While automation often causes fears of unemployment, history shows that robots can and do create jobs. Two relationships help explain how automation can increase employment: productivity gains relative to the price elasticity of demand for goods and services, and the shift from non-paid to commercial activity.
Productivity in the food services industry has been relatively flat for the past 30 years, quite a contrast to that in the motor vehicle industry which has nearly tripled, as shown in the chart below. Even though most industrial robots have been sold into the auto industry, auto employment also increased thanks to the growing demand for cars over time. Automating food services could result in the same dynamic.
Automation should lower the cost of offering food services, increasing the demand not only for out-of-home meals but also for robots and labor. As long as the price elasticity of demand for out-of-home food services remains higher than the productivity gains associated with automation, demand should increase enough to accommodate more robots and human jobs.
The shift from in-home to out-of-home dining is pushing “non-market activity” into the commercial market, increasing employment. Currently, Americans spend approximately $870 billion dining out. Based on our estimates, the addressable market for out of home food could increase significantally as the cost of dining out becomes competitive with the cost of eating at home. Food service statistics don’t include the value of time spent at home on meal prep and cleanup. In the U.S., the time spent at home prepping for and cleaning up after meals is roughly 36 minutes per person which, in the commercial market, would be worth $14.7 per day, or roughly $1.3 trillion annually when aggregated across the number of US adults. Similarly, grocery shopping, which takes six and a half minutes per day on average, accounts for more than $220 billion in non-paid activity excluded from economic statistics, as shown below. In other words, non-paid activity is worth more than two times the $750 billion currently spent on food eaten at home.
During the next few years, the demand for food services outside of the home should hit a tipping point, as the price elasticity of demand outpaces the productivity gains associated with automation. While the food for a home cooked meal costs roughly $3 per person, the time prepping, cleaning, and grocery shopping pushes its all-in cost to $12, which just happens to be the average ticket at a fast-casual restaurant today, as shown below. Because labor accounts for roughly 30% of food service costs, automation is on the cusp of pushing fast casual costs below those of eating at home.
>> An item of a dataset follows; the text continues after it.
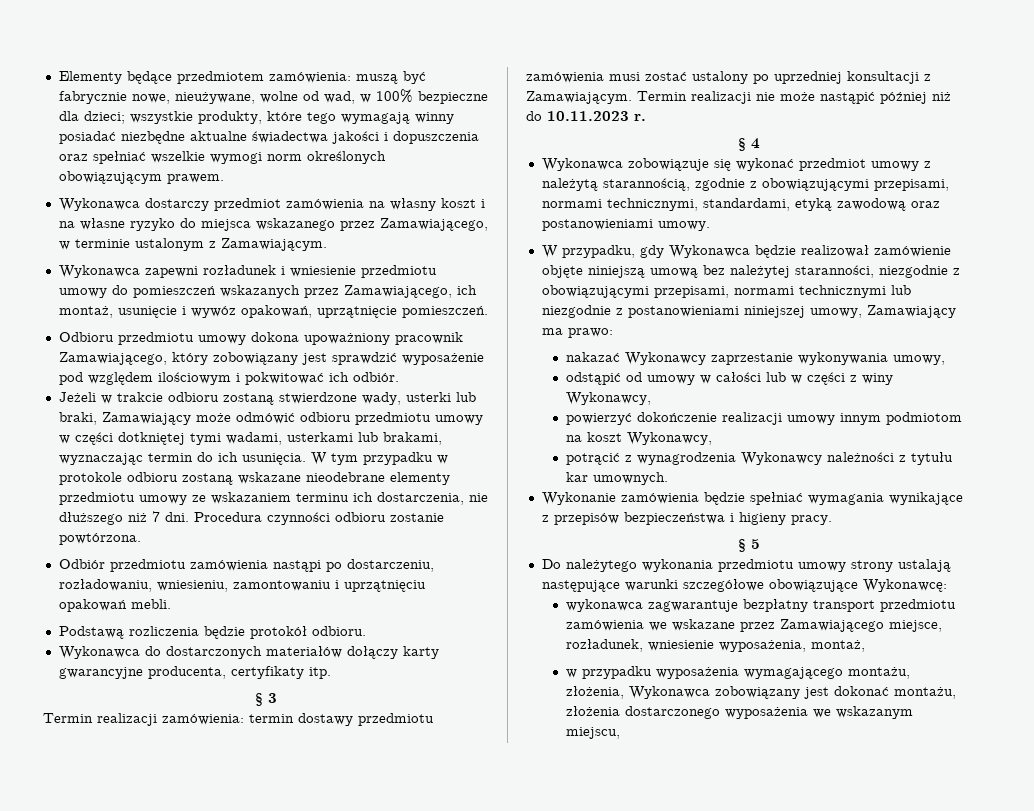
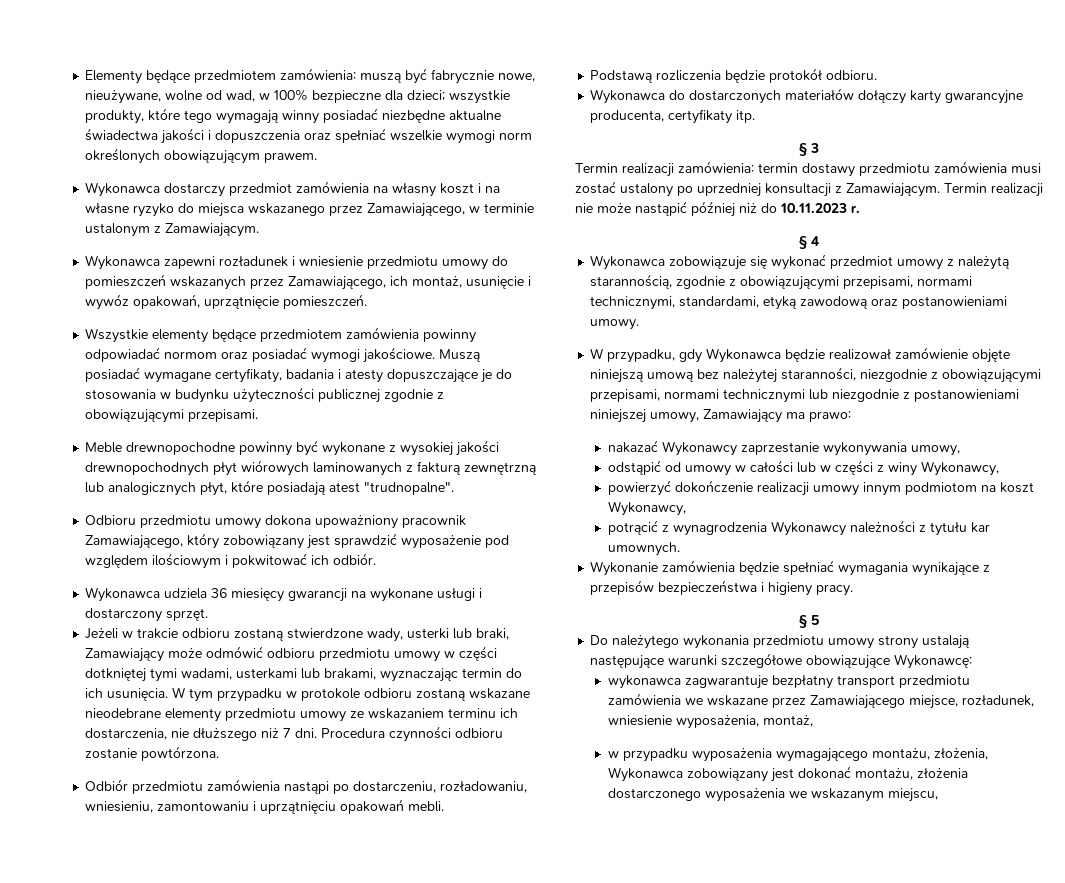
(488, 312) none -> [85,327,477,343] [85,347,482,363] [85,367,513,383] [85,387,445,403] [85,409,259,423] [85,440,500,456] [85,460,538,476] [85,480,455,496] // Wszystkie elementy będące przedmiotem zamówienia powinny odpowiadać normom oraz posiadać wymogi jakościowe. Muszą posiadać wymagane certyfikaty, badania i atesty dopuszczające je do stosowania w budynku użyteczności publicznej zgodnie z obowiązującymi przepisami. // Meble drewnopochodne powinny być wykonane z wysokiej jakości drewnopochodnych płyt wiórowych laminowanych z fakturą zewnętrzną lub analogicznych płyt, które posiadają atest "trudnopalne".
(399, 377) none -> [85,587,483,602] [85,608,209,622] // Wykonawca udziela 36 miesięcy gwarancji na wykonane usługi i dostarczony sprzęt.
Because consumers don’t place an explicit value on their non-market activity, the impact of the drop in dining-out costs probably won’t be as sudden as the response to the drop in an electric vehicle price below a gas-powered car price. Instead, the share shift to out of home food spending will take place because of the convergence of convenience and cost, especially as autonomous cars, rolling delivery robots, and non-autonomous bike messengers transport food door to door.